---- SELECTED TEXT
In Clearwater, Florida, a variety of offenses fall within the purview of the broad term “Clearwater sex crimes.” There are, however, significant differences between the elements that must be proved for each offense, so it is important for those who have been accused of committing a sex crime to have a solid understanding of the state’s sex offense laws.

Child Pornography Lawyers in Clearwater

Although possession of pornography in Clearwater is probably one of the most commonly charged child pornography-related offenses, a number of different types of conduct are actually unlawful in Florida, including distributing, manufacturing, producing, and transmitting child pornography. It is also not uncommon for a person who is charged with one child pornography offense to be charged with another. For example, even showing someone else an image that satisfies the definition of child pornography can also be considered promotion. In fact, those with three or more copies of the same image in their possession can expect to be charged not only with possession, but also with promotion, production, or even promoting the sexual performance of a child.

Clearwater Solicitation Crime Attorneys

Under Fla. Stat. 796.07, inducing, enticing, bribing, requesting, or procuring a person to engage in sexual activity in exchange for compensation is considered solicitation of a prostitute in Clearwater and is unlawful. As long as a person made an offer to exchange money for sex, he or she can be charged with solicitation, even if the other party was not actually a prostitute but was involved in a sting operation. Solicitation is usually charged as a misdemeanor, but can be upgraded if the person being solicited was a minor. These allegations are usually part of an internet sting operation, in which a police officer poses as a minor for the purposes of curtailing computer sex crime. For this reason, some defendants are able to successfully raise the defense of entrapment, which occurs when an undercover officer entices a person to commit a crime that he or she would not normally have committed.
--------
Pick up the text on Clearwater sex crime laws after its final sentence and continue writing it. The rows after this point are separate material with no connection to the text on Clearwater sex crime laws.
---- STUDY MATERIAL
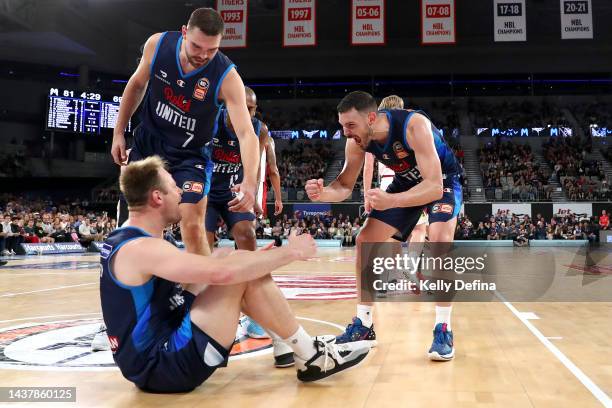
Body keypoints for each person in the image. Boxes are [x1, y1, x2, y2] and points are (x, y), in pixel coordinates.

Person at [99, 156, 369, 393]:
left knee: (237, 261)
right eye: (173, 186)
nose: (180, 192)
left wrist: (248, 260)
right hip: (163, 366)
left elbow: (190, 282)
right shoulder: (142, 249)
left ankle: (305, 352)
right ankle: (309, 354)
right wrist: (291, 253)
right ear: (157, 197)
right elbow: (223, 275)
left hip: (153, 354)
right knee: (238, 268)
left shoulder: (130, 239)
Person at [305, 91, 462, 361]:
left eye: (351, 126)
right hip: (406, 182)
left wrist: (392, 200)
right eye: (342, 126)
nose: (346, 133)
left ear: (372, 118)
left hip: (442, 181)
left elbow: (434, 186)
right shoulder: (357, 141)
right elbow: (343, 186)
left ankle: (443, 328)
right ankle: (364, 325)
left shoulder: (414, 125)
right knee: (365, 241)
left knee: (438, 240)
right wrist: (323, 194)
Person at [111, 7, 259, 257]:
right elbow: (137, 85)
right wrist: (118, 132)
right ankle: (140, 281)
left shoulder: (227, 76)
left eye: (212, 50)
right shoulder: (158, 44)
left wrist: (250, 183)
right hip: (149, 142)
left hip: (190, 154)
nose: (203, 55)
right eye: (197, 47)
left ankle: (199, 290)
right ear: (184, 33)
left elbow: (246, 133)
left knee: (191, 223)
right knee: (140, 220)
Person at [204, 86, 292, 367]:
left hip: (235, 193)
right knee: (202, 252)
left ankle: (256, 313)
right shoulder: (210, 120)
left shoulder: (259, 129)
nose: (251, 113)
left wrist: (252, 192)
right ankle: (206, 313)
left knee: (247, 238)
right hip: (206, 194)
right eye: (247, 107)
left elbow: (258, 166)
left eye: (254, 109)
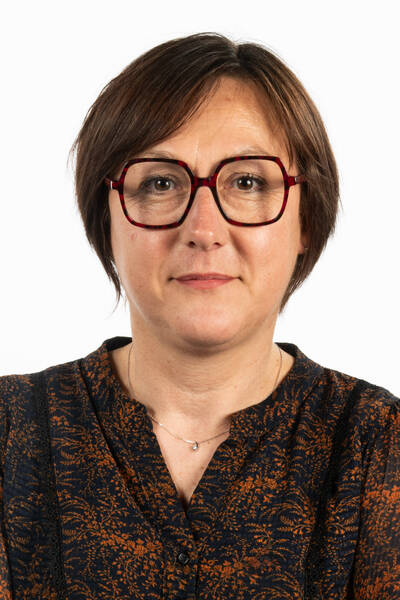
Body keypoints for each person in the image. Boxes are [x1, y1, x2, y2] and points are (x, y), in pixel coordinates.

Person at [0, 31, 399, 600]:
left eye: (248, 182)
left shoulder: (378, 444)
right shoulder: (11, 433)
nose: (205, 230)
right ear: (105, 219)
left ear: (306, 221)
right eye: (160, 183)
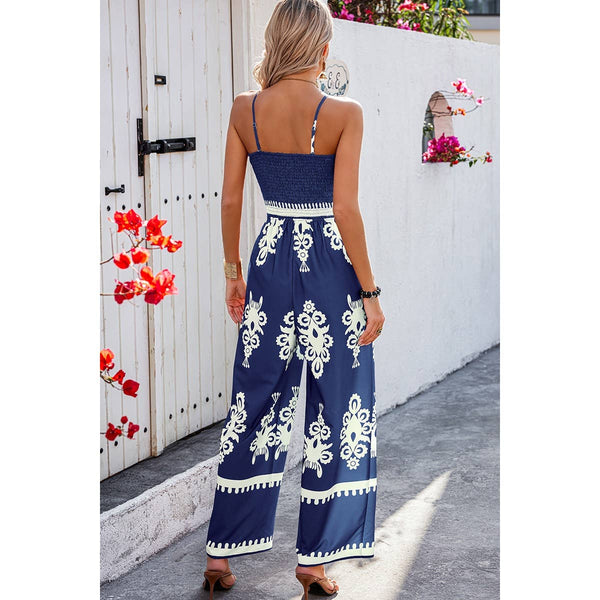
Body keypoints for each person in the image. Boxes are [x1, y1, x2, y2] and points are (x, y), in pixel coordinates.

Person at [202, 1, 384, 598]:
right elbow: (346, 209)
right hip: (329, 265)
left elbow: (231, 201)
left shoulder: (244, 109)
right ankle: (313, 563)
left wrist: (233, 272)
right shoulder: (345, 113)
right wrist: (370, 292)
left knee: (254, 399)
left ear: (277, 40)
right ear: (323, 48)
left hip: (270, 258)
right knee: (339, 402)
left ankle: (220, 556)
--------
▶ _OUTPUT FOR THIS EXERCISE_:
Child Molestation Lawyers in Clearwater, Florida

The sexual abuse, or molestation of a minor in Clearwater is prohibited under Fla. Stat. 800.04, which makes it unlawful to perform a lewd act in the presence of a child or upon a child’s body if the act was performed to gratify sexual desire. Sexual activity that involves intercourse automatically satisfies the definition of a lewd act. However, intentionally touching a minor in an inappropriate way can also be charged under this statute. Child molestation is a strict liability crime, which means that defendants cannot bring up the other party’s age during their defense.

Clearwater Sexual Assault Lawyers

A person can be charged with sexual assault in Clearwater if he or she is accused of non-consensual sexual touching, rape, sexual battery, or groping. Defendants are not permitted to reference the other party’s promiscuity or age during trial, although they can attempt to prove that the accuser consented to the act. Many defendants who are accused of date rape are charged under this statute, which means that they cannot argue that the accuser consented even if the individual didn’t offer physical or verbal resistance, as consent is only valid if it is given knowingly and voluntarily.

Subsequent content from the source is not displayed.